Covid-19 forces divisional shakeup, shrinks NHL season

Jim SLATER
·3-min read
The Tampa Bay Lightning are presented with the Stanley Cup following their 2020 NHL championship victory over the Dallas Stars.

A National Hockey League season disrupted by Covid-19 even before the first puck drops will start Wednesday with defending champion Tampa Bay among the Stanley Cup contenders.

The campaign has been shortened from 82 games per club to 56 and scheduled to run until May 8 in home arenas with playoffs to follow into July, bringing hope of returning to a normal October start for the 2021-22 season.

Teams have been realigned due to US-Canada border travel restrictions with all seven Canadian clubs in their own division and new eight-team breakdowns in three US-only divisions.

The Dallas Stars have already had their first four games postponed, two at Florida and two at Tampa Bay in a rematch of last year's Stanley Cup Final, after six players and two staff members tested positive last week for Covid-19.

And without spectators in the stands for most clubs over most of the season due to the deadly virus, the league stands to lose more than $1 billion, NHL commissioner Gary Bettman said Monday.

"We're coming back to play this season because we think it's important for the game," Bettman said. "It would be cheaper for us to shut the doors and not play."

§ Entries supplied
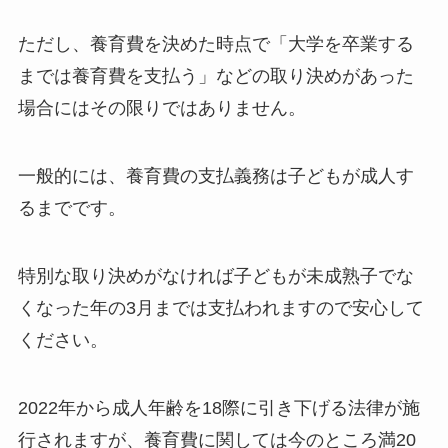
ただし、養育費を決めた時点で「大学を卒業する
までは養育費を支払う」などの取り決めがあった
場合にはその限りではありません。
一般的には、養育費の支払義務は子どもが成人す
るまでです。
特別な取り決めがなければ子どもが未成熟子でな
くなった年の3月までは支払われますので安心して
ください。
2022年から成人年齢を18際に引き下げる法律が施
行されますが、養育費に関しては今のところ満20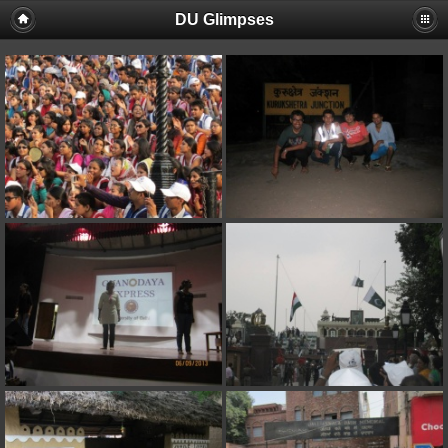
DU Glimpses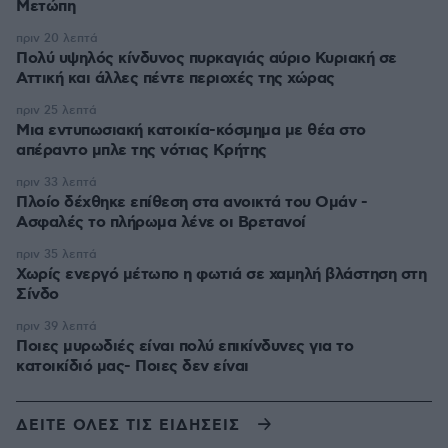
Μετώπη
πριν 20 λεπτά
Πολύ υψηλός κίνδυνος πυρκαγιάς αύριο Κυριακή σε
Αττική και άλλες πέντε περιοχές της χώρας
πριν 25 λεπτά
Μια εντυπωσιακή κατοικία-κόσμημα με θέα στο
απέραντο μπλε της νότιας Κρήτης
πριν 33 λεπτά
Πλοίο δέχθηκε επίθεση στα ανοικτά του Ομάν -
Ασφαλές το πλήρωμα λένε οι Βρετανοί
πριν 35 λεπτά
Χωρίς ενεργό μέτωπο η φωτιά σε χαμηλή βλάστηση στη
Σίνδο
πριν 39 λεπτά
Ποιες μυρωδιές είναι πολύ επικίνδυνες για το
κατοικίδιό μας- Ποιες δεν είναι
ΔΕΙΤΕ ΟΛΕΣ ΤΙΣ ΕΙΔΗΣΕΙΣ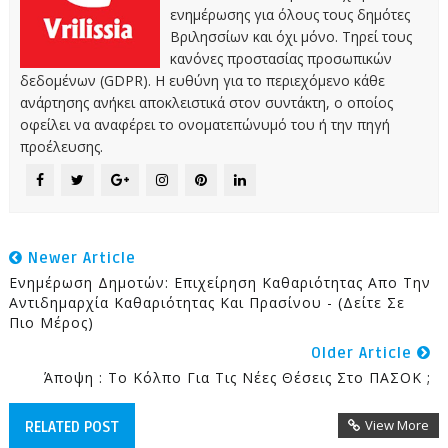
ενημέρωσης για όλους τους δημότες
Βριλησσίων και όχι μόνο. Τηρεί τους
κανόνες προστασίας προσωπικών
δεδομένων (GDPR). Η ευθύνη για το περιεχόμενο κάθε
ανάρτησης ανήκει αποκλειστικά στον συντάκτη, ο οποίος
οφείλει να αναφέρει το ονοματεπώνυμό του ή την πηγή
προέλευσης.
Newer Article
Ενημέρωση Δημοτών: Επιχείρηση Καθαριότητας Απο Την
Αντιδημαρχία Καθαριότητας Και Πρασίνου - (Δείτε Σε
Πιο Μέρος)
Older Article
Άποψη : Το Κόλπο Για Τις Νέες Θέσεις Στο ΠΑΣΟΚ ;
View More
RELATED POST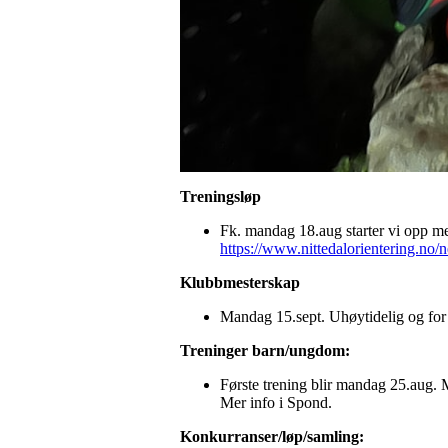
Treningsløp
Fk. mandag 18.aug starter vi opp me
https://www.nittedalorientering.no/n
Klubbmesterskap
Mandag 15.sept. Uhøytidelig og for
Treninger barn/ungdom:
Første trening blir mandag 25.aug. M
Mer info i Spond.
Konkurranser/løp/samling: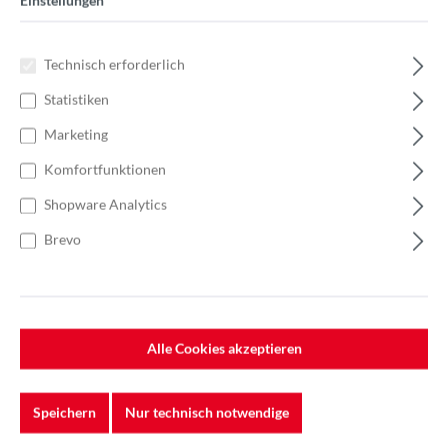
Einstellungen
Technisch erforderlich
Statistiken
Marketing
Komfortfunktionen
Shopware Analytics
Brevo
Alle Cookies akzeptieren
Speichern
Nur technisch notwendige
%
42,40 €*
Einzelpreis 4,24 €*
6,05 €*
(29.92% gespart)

§ Assigned task A
List every month named in the NHL season article, with what the article says happens in each.
§ Assigned task B
Answer these questions from the NHL season article:
(i) How many Canadian clubs are grouped in their own division?
(ii) How many Dallas Stars players tested positive for Covid-19 last week?
(iii) How much does the league stand to lose this season, according to Bettman?
§ Assigned task C
Extend the NHL season article from its last paragraph.

§ Answer A
May: the shortened regular season is scheduled to run until May 8.
July: the playoffs are to follow into July.
October: the league hopes to return to a normal October start for the 2021-22 season.

§ Answer B
(i) Seven.
(ii) Six players, along with two staff members.
(iii) More than $1 billion.

§ Answer C
Bettman said revenue from spectators accounts for half of all NHL income.

"Everybody is going to lose a lot of money to do this," Bettman said.

Only Dallas, Florida and Arizona plan to have a limited number of spectators for games among the NHL's 31 teams.

There has been an off-season break similar to normal since the Tampa Bay Lightning captured the Stanley Cup on September 28, beating Dallas four games to two in the best-of-seven NHL Final inside a Covid-19 bubble at Edmonton.

It ended four days shy of a year from the 2019-20 season opener, concluding a campaign halted March 12 by the pandemic with an expanded playoffs in August and September in quarantine bubbles at Toronto and Edmonton that saw no Covid-19 positive tests.

Regular season and pre-season NHL contests in Europe, outdoor contests in Minnesota and North Carolina and the NHL All-Star Game in Florida were all wiped out due to Covid-19 issues.

But Vegas will face Colorado and Boston will meet Philadelphia outdoors at Lake Tahoe in February.

The Lightning have the most wins, playoff wins and goals scored in the NHL over the past six seasons and figure to challenge for the Cup again with Steven Stamkos healthy after missing most of Tampa Bay's playoff run, Andrei Vasilevskiy solid at goaltender and Victor Hedman anchoring a strong defensive unit.

The divisional shakeup makes Dallas a division rival instead of a foe from the opposite conference, with Carolina and Nashville also likely to challenge among Central rivals.

- Ovechkin sparks Caps -

Washington's Alex Ovechkin, whose 48 goals shared the NHL lead last season with Boston's David Pastrnak, has topped the league in goals for seven of the past eight seasons and hopes the Capitals can repeat the Stanley Cup title run of 2018 under new coach Peter Laviolette.

The Capitals also boast the NHL's oldest and tallest player (6-foot-9, 2.06m) in 43-year-old defenseman Zdeno Chara and the NHL's top assist producing backliner in John Carlson, who set-up 60 goals last season while scoring 15.

Boston, which led the NHL with 44 wins last season, should be a factor as well with Pastrnak and a fast, physical lineup.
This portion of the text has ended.